2D Matrix operation

Hi guys:

I’m really stuck in how to allocate device memory for store data from cpu. Should I make it in vector way? I’m a beginner in CUDA, is that very weird and rare to create a 2D Matrix like A[ROW][COL]? I saw some examples, they all make the matrix like [u]A[i * ROW + j][/u].

Thank you for your reply guys!

a) from a parallel perspective, how would you access (read/ write) a 2d matrix?

b) from a parallel perspective, do A[ROW][COL] and A[i * ROW + j] differ? if so, how?
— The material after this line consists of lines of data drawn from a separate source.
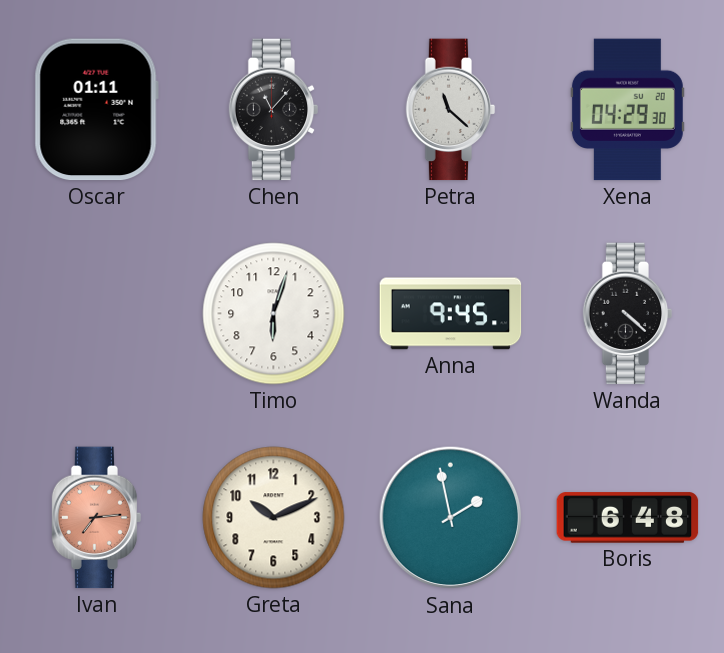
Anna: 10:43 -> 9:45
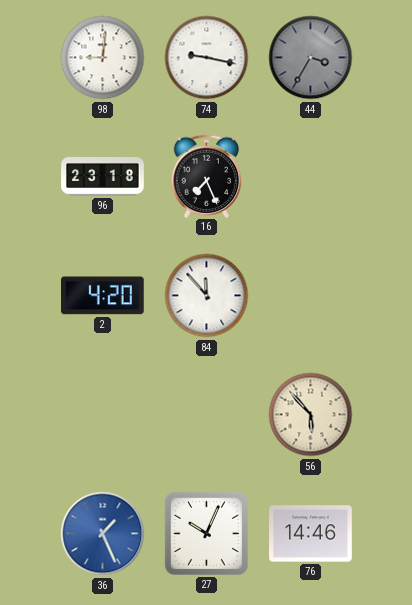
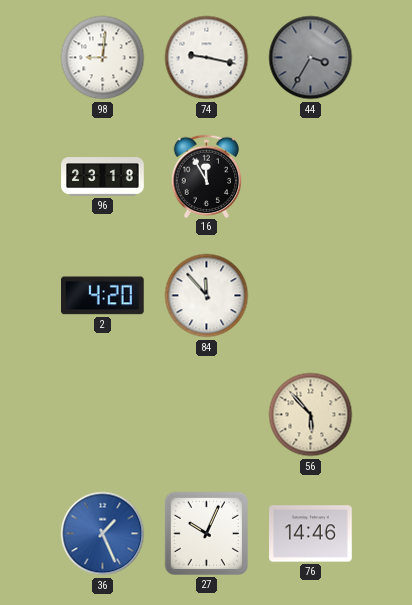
16: 7:26 -> 11:55
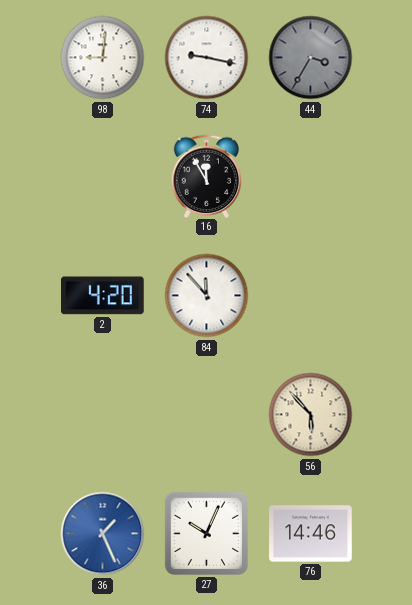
96: 23:18 -> none
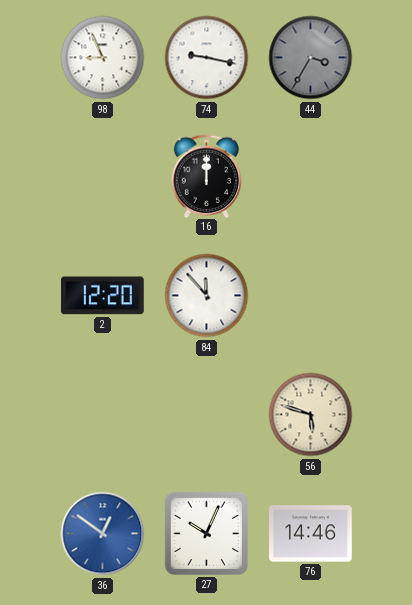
98: 9:01 -> 8:56
16: 11:55 -> 12:00
2: 4:20 -> 12:20
56: 5:53 -> 5:48
36: 1:26 -> 12:51
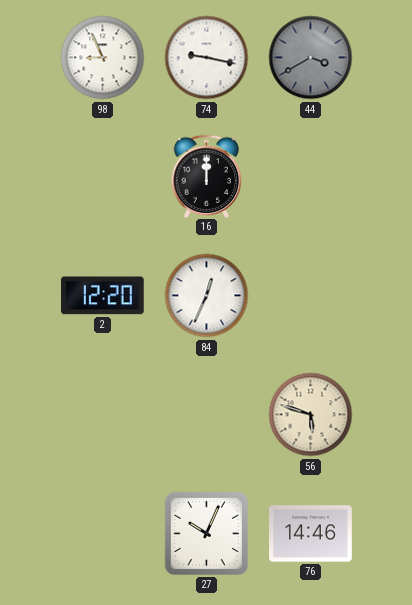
44: 3:35 -> 3:40
84: 11:53 -> 12:34
36: 12:51 -> none
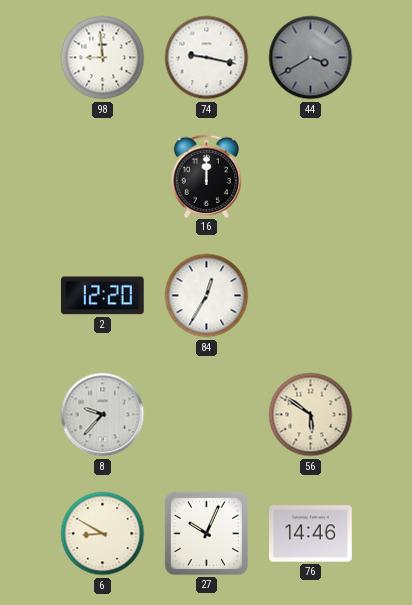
98: 8:56 -> 8:59
84: 12:34 -> 12:35
8: none -> 9:37
56: 5:48 -> 5:51
6: none -> 8:50
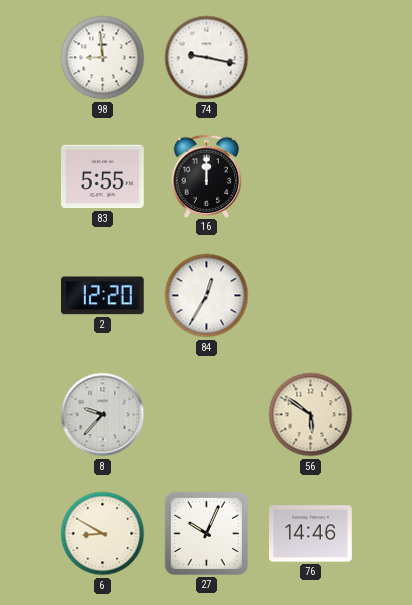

i suppose A[row][col] could be interpreted as a loose form of index notation

however, if it is strict interpreted as implying what it implies: a number of arrays, n == rows, each with depth col, you may soon run into trouble, particularly when elements within the array wish to ‘wrap around’; rather related to element coalescence as well

i am not even sure whether one would even use a[r][c] for host code, for more or less the same reason
i have heard the argument that a[r][c] caches poorly, compared to a[r; c]

There are CUDA routines to create 2D matrices.
They seem to work fine.

“There are CUDA routines to create 2D matrices”

undisputed; but this equally begs the question: how do such routines allocate the 2d matrix - as a flat 1d array, or as an array of arrays?

If you want to access a doubly-subscripted array on the device (which originated on the host):

int i = global_data[y];

Then this will require a somewhat involved copy sequence from host to device. If you google “CUDA 2D array” you’ll get some idea of what is involved. This is generically in the category of mechanisms requiring a “deep copy” operation, which generally is a form of a nested-copy.

Because of the difficulty associated with deep-copy, it’s often suggested that you “linearize” or “flatten” your data so that it can be referenced using a single pointer (*) instead of a double pointer (**). To “simulate” 2D access to such an array, you can then do something like:

int i = global_data[y*width+x];

For beginning programmers, and without knowing anything further about your code, I think this is the most sensible recommendation.

Other approaches may include:

  1. Do a full deep copy, a fully-worked generic example is given in the first answer here:


  1. Use host-mapped memory. This will generally result in pretty slow access to the data.
  2. Use CUDA Unified Memory (refer to the programming guide and the blog article:


  1. If you know the width of your 2D array at compile time, you can create a set of typedefs that will leverage the compiler to help you, and allow you to use essentially 1D allocations and copies, while still retaining doubly-subscripted access to the data on both host and device. A worked example is given in the answer here:


It’s actually a 3D example, but you should be able to reduce it to 2D in a straightforward manner.

CUDA routines such as cudaMallocPitch and cudaMemcpy2D, despite their names, do not directly handle doubly-subscripted (i.e. double pointer) arrays. You can easily observe this simply by inspecting the parameters to such functions. cudaMemcpy2D does not expect double-pointer (**) parameters. Therefore they don’t directly facilitate doubly-subscripted access in device code. They have a different purpose, which is related to efficient access of data structure that have a 2D nature to them (i.e. that will be accessed in certain patterns).

Really appreciate your answer! Learnt a lot!